The reply should be an exact repeat of the listing, with no pictures in it.

--- Task data Enclosed Below ---

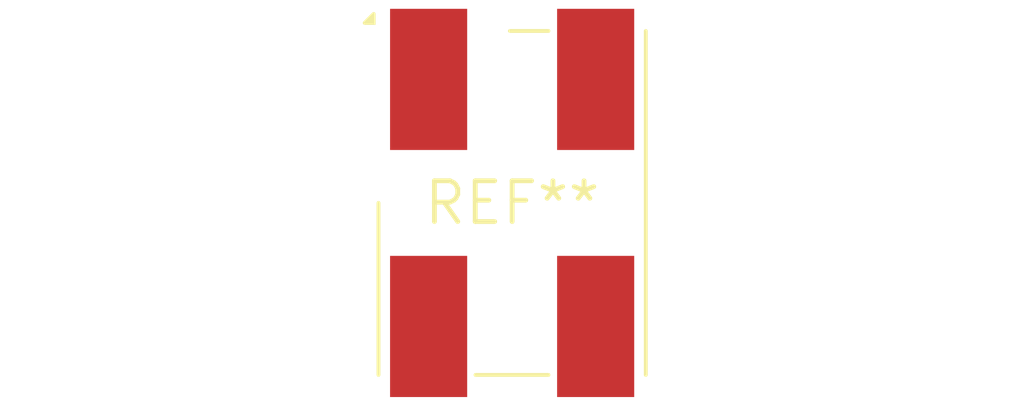
<source format=kicad_pcb>
(kicad_pcb (version 20240108) (generator pcbnew)

  (general
    (thickness 1.6)
  )

  (paper "A4")
  (layers
    (0 "F.Cu" signal)
    (31 "B.Cu" signal)
    (32 "B.Adhes" user "B.Adhesive")
    (33 "F.Adhes" user "F.Adhesive")
    (34 "B.Paste" user)
    (35 "F.Paste" user)
    (36 "B.SilkS" user "B.Silkscreen")
    (37 "F.SilkS" user "F.Silkscreen")
    (38 "B.Mask" user)
    (39 "F.Mask" user)
    (40 "Dwgs.User" user "User.Drawings")
    (41 "Cmts.User" user "User.Comments")
    (42 "Eco1.User" user "User.Eco1")
    (43 "Eco2.User" user "User.Eco2")
    (44 "Edge.Cuts" user)
    (45 "Margin" user)
    (46 "B.CrtYd" user "B.Courtyard")
    (47 "F.CrtYd" user "F.Courtyard")
    (48 "B.Fab" user)
    (49 "F.Fab" user)
    (50 "User.1" user)
    (51 "User.2" user)
    (52 "User.3" user)
    (53 "User.4" user)
    (54 "User.5" user)
    (55 "User.6" user)
    (56 "User.7" user)
    (57 "User.8" user)
    (58 "User.9" user)
  )

  (setup
    (pad_to_mask_clearance 0)
    (pcbplotparams
      (layerselection 0x00010fc_ffffffff)
      (plot_on_all_layers_selection 0x0000000_00000000)
      (disableapertmacros false)
      (usegerberextensions false)
      (usegerberattributes false)
      (usegerberadvancedattributes false)
      (creategerberjobfile false)
      (dashed_line_dash_ratio 12.000000)
      (dashed_line_gap_ratio 3.000000)
      (svgprecision 4)
      (plotframeref false)
      (viasonmask false)
      (mode 1)
      (useauxorigin false)
      (hpglpennumber 1)
      (hpglpenspeed 20)
      (hpglpendiameter 15.000000)
      (dxfpolygonmode false)
      (dxfimperialunits false)
      (dxfusepcbnewfont false)
      (psnegative false)
      (psa4output false)
      (plotreference false)
      (plotvalue false)
      (plotinvisibletext false)
      (sketchpadsonfab false)
      (subtractmaskfromsilk false)
      (outputformat 1)
      (mirror false)
      (drillshape 1)
      (scaleselection 1)
      (outputdirectory "")
    )
  )

  (net 0 "")

  (footprint "Diode_Bridge_Bourns_CD-DF4xxS" (layer "F.Cu") (at 0 0))

)

</source>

--- End of Enclosed Task data ---

[The answer]
<source format=kicad_pcb>
(kicad_pcb (version 20240108) (generator pcbnew)

  (general
    (thickness 1.6)
  )

  (paper "A4")
  (layers
    (0 "F.Cu" signal)
    (31 "B.Cu" signal)
    (32 "B.Adhes" user "B.Adhesive")
    (33 "F.Adhes" user "F.Adhesive")
    (34 "B.Paste" user)
    (35 "F.Paste" user)
    (36 "B.SilkS" user "B.Silkscreen")
    (37 "F.SilkS" user "F.Silkscreen")
    (38 "B.Mask" user)
    (39 "F.Mask" user)
    (40 "Dwgs.User" user "User.Drawings")
    (41 "Cmts.User" user "User.Comments")
    (42 "Eco1.User" user "User.Eco1")
    (43 "Eco2.User" user "User.Eco2")
    (44 "Edge.Cuts" user)
    (45 "Margin" user)
    (46 "B.CrtYd" user "B.Courtyard")
    (47 "F.CrtYd" user "F.Courtyard")
    (48 "B.Fab" user)
    (49 "F.Fab" user)
    (50 "User.1" user)
    (51 "User.2" user)
    (52 "User.3" user)
    (53 "User.4" user)
    (54 "User.5" user)
    (55 "User.6" user)
    (56 "User.7" user)
    (57 "User.8" user)
    (58 "User.9" user)
  )

  (setup
    (pad_to_mask_clearance 0)
    (pcbplotparams
      (layerselection 0x00010fc_ffffffff)
      (plot_on_all_layers_selection 0x0000000_00000000)
      (disableapertmacros false)
      (usegerberextensions false)
      (usegerberattributes false)
      (usegerberadvancedattributes false)
      (creategerberjobfile false)
      (dashed_line_dash_ratio 12.000000)
      (dashed_line_gap_ratio 3.000000)
      (svgprecision 4)
      (plotframeref false)
      (viasonmask false)
      (mode 1)
      (useauxorigin false)
      (hpglpennumber 1)
      (hpglpenspeed 20)
      (hpglpendiameter 15.000000)
      (dxfpolygonmode false)
      (dxfimperialunits false)
      (dxfusepcbnewfont false)
      (psnegative false)
      (psa4output false)
      (plotreference false)
      (plotvalue false)
      (plotinvisibletext false)
      (sketchpadsonfab false)
      (subtractmaskfromsilk false)
      (outputformat 1)
      (mirror false)
      (drillshape 1)
      (scaleselection 1)
      (outputdirectory "")
    )
  )

  (net 0 "")

  (footprint "Diode_Bridge_Bourns_CD-DF4xxS" (layer "F.Cu") (at 0 0))

)

</source>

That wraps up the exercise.